Shaun Donovan, the grandson of a “dirt poor Irish kid” and former member of the Obama administration, kicked off his campaign to be the next mayor of New York City on December 8.
In a launch video shared on his Twitter on December 8, Donovan said: “I’ve devoted my life to public service for one simple reason: to be part of the solution.”
Donovan previously served as the US Secretary of Housing and Urban Development from January 2009 to July 2014, and later as the Director of the Office of Management and Budget from August 2014 - January 2017 in the Obama administration.
Prior to that, Donovan was appointed by former NYC Mayor Michael Bloomberg as the Commissioner of the New York City Department of Housing Preservation and Development, a role he served between March 2004 and January 2009.

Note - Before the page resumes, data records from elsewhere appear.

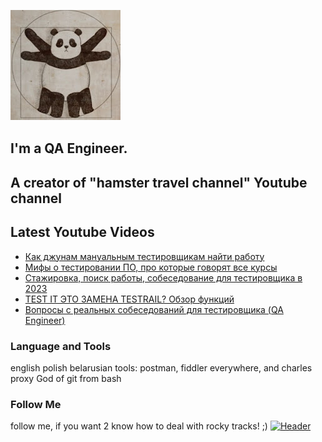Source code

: [![Header](https://github.com/Bajnou/Alexey/blob/main/assets/pnd.png)](https://www.youtube.com/user/Stanleyxxl/)
## I'm a QA Engineer. 
## A creator of "hamster travel channel" Youtube channel 

## Latest Youtube Videos

<!-- YOUTUBE:START -->
- [Как джунам мануальным тестировщикам найти работу](https://www.youtube.com/watch?v=v_qFEI5dIQg)
- [Мифы о тестировании ПО, про которые говорят все курсы](https://www.youtube.com/watch?v=1wwmoIxzwqw)
- [Стажировка, поиск работы, собеседование для тестировщика в 2023](https://www.youtube.com/watch?v=2Kd4nnMupjk)
- [TEST IT ЭТО ЗАМЕНА TESTRAIL? Обзор функций](https://www.youtube.com/watch?v=TInzuFHtFmM)
- [Вопросы с реальных собеседований для тестировщика &lpar;QA Engineer&rpar;](https://www.youtube.com/watch?v=cEq5OIHelCo)
<!-- YOUTUBE:END -->

### Language and Tools
english
polish
belarusian
tools: postman, fiddler everywhere, and charles proxy
God of git from bash

### Follow Me
follow me, if you want 2 know how to deal with rocky tracks! ;)
[![Header](https://img.shields.io/badge/Youtube-090909?style=for-the-badge&logo=youtube&logoColor=f70000)](https://www.youtube.com/user/Stanleyxxl?sub_confirmation=1)
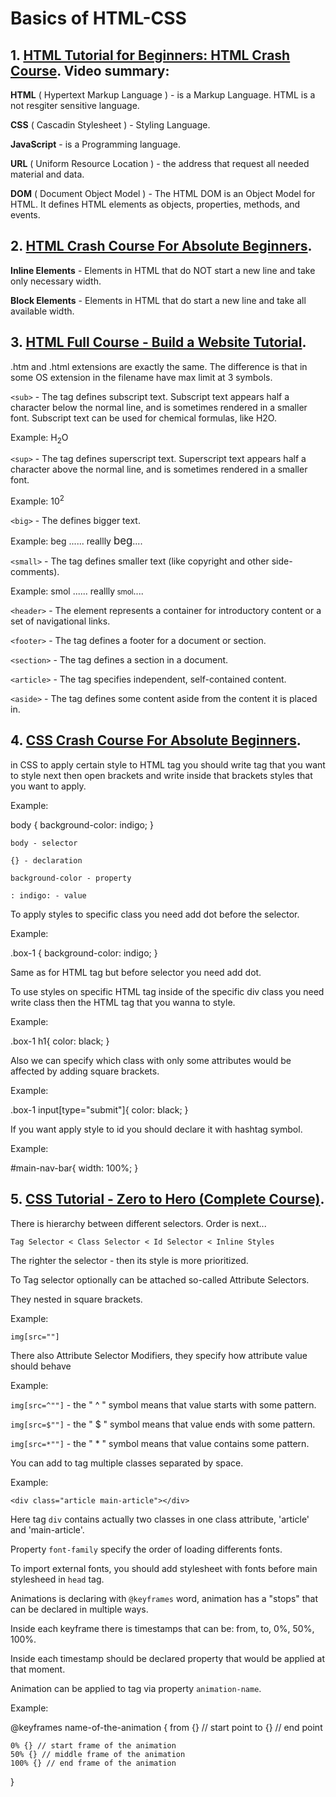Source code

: # Basics of HTML-CSS

## 1. [HTML Tutorial for Beginners: HTML Crash Course](https://www.youtube.com/watch?v=qz0aGYrrlhU). Video summary:

**HTML** ( Hypertext Markup Language ) - is a Markup Language. HTML is a not resgiter sensitive language.

**CSS** ( Cascadin Stylesheet ) - Styling Language.

**JavaScript** - is a Programming language.

**URL** ( Uniform Resource Location ) - the address that request all needed material and data.

**DOM** ( Document Object Model ) - The HTML DOM is an Object Model for HTML. It defines HTML elements as objects, properties, methods, and events.

## 2. [HTML Crash Course For Absolute Beginners](https://www.youtube.com/watch?v=UB1O30fR-EE).

**Inline Elements** - Elements in HTML that do NOT start a new line and take only necessary width.

**Block Elements** - Elements in HTML that do start a new line and take all available width.

## 3. [HTML Full Course - Build a Website Tutorial](https://www.youtube.com/watch?v=pQN-pnXPaVg).

.htm and .html extensions are exactly the same. The difference is that in some OS extension in the filename have max limit at 3 symbols.

`<sub>` - The tag defines subscript text. Subscript text appears half a character below the normal line, and is sometimes rendered in a smaller font. Subscript text can be used for chemical formulas, like H2O.

Example: H<sub>2</sub>O

`<sup>` - The tag defines superscript text. Superscript text appears half a character above the normal line, and is sometimes rendered in a smaller font.

Example: 10<sup>2</sup>

`<big>` - The defines bigger text.

Example: beg ...... reallly <big>beg</big>....

`<small>` - The tag defines smaller text (like copyright and other side-comments).

Example: smol ...... reallly<small> smol</small>....

`<header>` - The element represents a container for introductory content or a set of navigational links.

`<footer>` - The tag defines a footer for a document or section.

`<section>` - The tag defines a section in a document.

`<article>` - The tag specifies independent, self-contained content.

`<aside>` - The tag defines some content aside from the content it is placed in.

## 4. [CSS Crash Course For Absolute Beginners](https://www.youtube.com/watch?v=yfoY53QXEnI).

in CSS to apply certain style to HTML tag you should write tag that you want to style next then open brackets and write inside that brackets styles that you want to apply.

Example:

body {
background-color: indigo;
}

`body - selector`

`{} - declaration`

`background-color - property`

`: indigo: - value`

To apply styles to specific class you need add dot before the selector.

Example:

.box-1 {
background-color: indigo;
}

Same as for HTML tag but before selector you need add dot.

To use styles on specific HTML tag inside of the specific div class you need write class then the HTML tag that you wanna to style.

Example:

.box-1 h1{
color: black;
}

Also we can specify which class with only some attributes would be affected by adding square brackets.

Example:

.box-1 input[type="submit"]{
color: black;
}

If you want apply style to id you should declare it with hashtag symbol.

Example:

#main-nav-bar{
width: 100%;
}

## 5. [CSS Tutorial - Zero to Hero (Complete Course)](https://www.youtube.com/watch?v=1Rs2ND1ryYc).

There is hierarchy between different selectors. Order is next...

    Tag Selector < Class Selector < Id Selector < Inline Styles

The righter the selector - then its style is more prioritized.

To Tag selector optionally can be attached so-called Attribute Selectors.

They nested in square brackets.

Example:

`img[src=""]`

There also Attribute Selector Modifiers, they specify how attribute value should behave

Example:

`img[src=^""]` - the " ^ " symbol means that value starts with some pattern.

`img[src=$""]` - the " $ " symbol means that value ends with some pattern.

`img[src=*""]` - the " \* " symbol means that value contains some pattern.

You can add to tag multiple classes separated by space.

Example:

`<div class="article main-article"></div>`

Here tag `div` contains actually two classes in one class attribute, 'article' and 'main-article'.

Property `font-family` specify the order of loading differents fonts.

To import external fonts, you should add stylesheet with fonts before main stylesheed in `head` tag.

Animations is declaring with `@keyframes` word, animation has a "stops" that can be declared in multiple ways.

Inside each keyframe there is timestamps that can be: from, to, 0%, 50%, 100%.

Inside each timestamp should be declared property that would be applied at that moment.

Animation can be applied to tag via property `animation-name`.

Example:

@keyframes name-of-the-animation {
from {} // start point
to {} // end point

    0% {} // start frame of the animation
    50% {} // middle frame of the animation
    100% {} // end frame of the animation

}
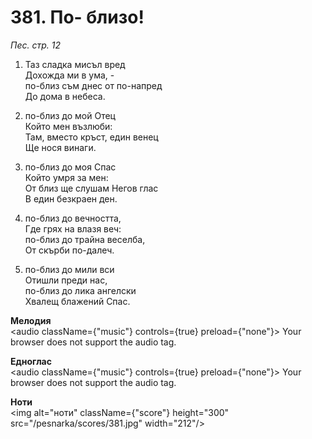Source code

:# 381. По- близо!

_Пес. стр. 12_

1. Таз сладка мисъл вред  
Дохожда ми в ума, -  
по-близ съм днес от по-напред  
До дома в небеса.  

2. по-близ до мой Отец  
Който мен възлюби:  
Там, вместо кръст, един венец  
Ще нося винаги.  

3. по-близ до моя Спас  
Който умря за мен:  
От близ ще слушам Негов глас  
В един безкраен ден.  

4. по-близ до вечността,  
Где грях на влазя веч:  
по-близ до трайна веселба,  
От скърби по-далеч.  

5. по-близ до мили вси  
Отишли преди нас,  
по-близ до лика ангелски  
Хвалещ блажений Спас.

**Мелодия**  
<audio className={"music"} controls={true} preload={"none"}>
    <source src="/pesnarka/mp3/381.mp3" type="audio/mpeg"/>
    Your browser does not support the audio tag.
</audio>

**Едноглас**  
<audio className={"music"} controls={true} preload={"none"}>
    <source src="/pesnarka/transp/381.mp3" type="audio/mpeg"/>
    Your browser does not support the audio tag.
</audio>

**Ноти**  
<img alt="ноти" className={"score"} height="300" src="/pesnarka/scores/381.jpg" width="212"/>
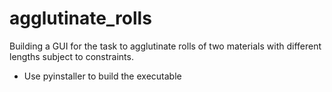 # agglutinate_rolls
Building a GUI for the task to agglutinate rolls of two materials with different lengths subject to constraints.

* Use pyinstaller to build the executable
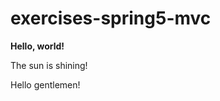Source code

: # exercises-spring5-mvc

**Hello, world!**

The sun is shining!

Hello gentlemen!
<!--stackedit_data:
eyJkaXNjdXNzaW9ucyI6eyJ0RzZ6dVhKWXFJamtrUXZCIjp7In
N0YXJ0IjoyNSwiZW5kIjo0MiwidGV4dCI6IioqSGVsbG8sIHdv
cmxkISoqIn0sIkVESUp3WFkyQ2h1Rkp5TEEiOnsic3RhcnQiOj
cxLCJlbmQiOjgwLCJ0ZXh0IjoiZ2VudGxlbWVuIn19LCJjb21t
ZW50cyI6eyJtZTg0dTE4eEtyNDRzOWt3Ijp7ImRpc2N1c3Npb2
5JZCI6InRHNnp1WEpZcUlqa2tRdkIiLCJzdWIiOiJnaDo0MDY0
NDUzMyIsInRleHQiOiJEYXMgaXN0IGphIHRvbGwhIiwiY3JlYX
RlZCI6MTU4Mzg1NTI3OTczNn0sIktMZzBhUHROUmJUZmR4bU4i
OnsiZGlzY3Vzc2lvbklkIjoiRURJSndYWTJDaHVGSnlMQSIsIn
N1YiI6ImdoOjQwNjQ0NTMzIiwidGV4dCI6IkhhbGxvIHdlbHQh
IiwiY3JlYXRlZCI6MTU4MzkzNzk1NDYzN30sIkFBVjcwSElnOW
Y5Q0JqeEoiOnsiZGlzY3Vzc2lvbklkIjoiRURJSndYWTJDaHVG
SnlMQSIsInN1YiI6ImdoOjQwNjQ0NTMzIiwidGV4dCI6IlRhdG
EuIiwiY3JlYXRlZCI6MTU4MzkzNzk2NTM2OX19LCJoaXN0b3J5
IjpbMzQ3MzI4NzEyLC0xMDA0NTcyMjg0LDEwNjA3NjI2MzMsLT
E1NTk2NTM1NjUsLTIwNDk4MjczMzksLTY3NTEzNzg1NV19
-->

In his launch video, Donovan touted his work alongside the former president: “President Barack Obama asked me to serve as his Secretary of Housing and Urban Development, and later, to manage the $4 trillion federal budget. We worked side by side to deal with some of the greatest crises our nation has ever faced.”
Donovan promises to fight for homes, good schools, and good jobs for all.
We are in crisis. There is fear that the New York we love won’t recover; that the damage will be too much to overcome.
But in my bones I believe we will come back. And I know that we can come back stronger.#ShaunWorks4NYCDecember 8, 2020
The 2021 New York City mayoral election will feature a primary on June 22, 2021, followed by a General Election on November 2, 2021. The city's current mayor, Bill de Blasio, is not able to seek reelection due to term limits.
According to NY1, other candidates lining out for the 2021 NYC mayoral Democratic primary include City Comptroller Scott Stringer, Brooklyn Borough President Eric Adams, Nonprofit executive Dianne Morales, Former de Blasio adviser Maya Wiley, Brooklyn Councilman Carlos Menchaca, and Businessman Ray McGuire.
Donovan, a native New Yorker who now lives in Brooklyn with his wife Liza and their sons Milo and Lucas, holds degrees from Harvard University.
Earlier in 2020, Donovan gave a brief overview of his upbringing and how it led him to politics during an interview with City & State New York: “My grandfather was one of 11 dirt poor Irish kids growing up on the south side of London. He worked the docks as a teenager.
“My dad came to the U.S. to get educated, came to New York for his first job. He had enough money to buy stationery to start a small computer company – what you would call programming today, but this was before the word ever existed. And he spent his entire career building that company here in New York City.
“And so one of the reasons – in many ways the primary reason – I'm so passionate about New York City, why I feel that deep gratitude and responsibility to the city, is my dad came here and lived the American dream. And everything that this city gave him, that it gave me, in terms of opportunity, is why I throughout my career have wanted to give back to this city. And frankly to help families who didn't have the same opportunities that I did.”
During his 2009 Senate hearing for his role as Secretary of the Department of Housing and Urban Development, then-Commissioner of NYC Department of Housing, Preservation, and Development Donovan was part of this humorous exchange regarding the pronunciation of his distinctly Irish surname:
Senator Menendez: “Thank you, Mr. Chairman. Mr. Chairman, with your expertise of Irish history, I would have pronounced the Commissioner's name ‘Donovan,’ but I keep hearing you say ‘Dunovan’' and I am going to defer to the Chairman and say ‘Dunovan’ for the purposes of this hearing. I am sure if it assures the passage, he won't quite mind, whichever one is the correct one. [Laughter.]
Chairman Dodd: “I don't know, what do you say, Shaun? What is it?”
Commissioner Donovan: “I say ‘Donovan,’ actually.” [Laughter.]
Senator Menendez: “Well, I always think the Chairman is right, so in any event----” [Laughter.]
Chairman Dodd: “You had better start calling yourself ‘Dunovan.’” [Laughter.]
Senator Menendez: “It might lead you well, at least for the hearing. But in any event----”
Senator Bennett: “Senator Menendez, the Chairman is always right.”
Senator Menendez: “I thank my esteemed colleague for reaffirming what I thought was the case.” [Laughter.]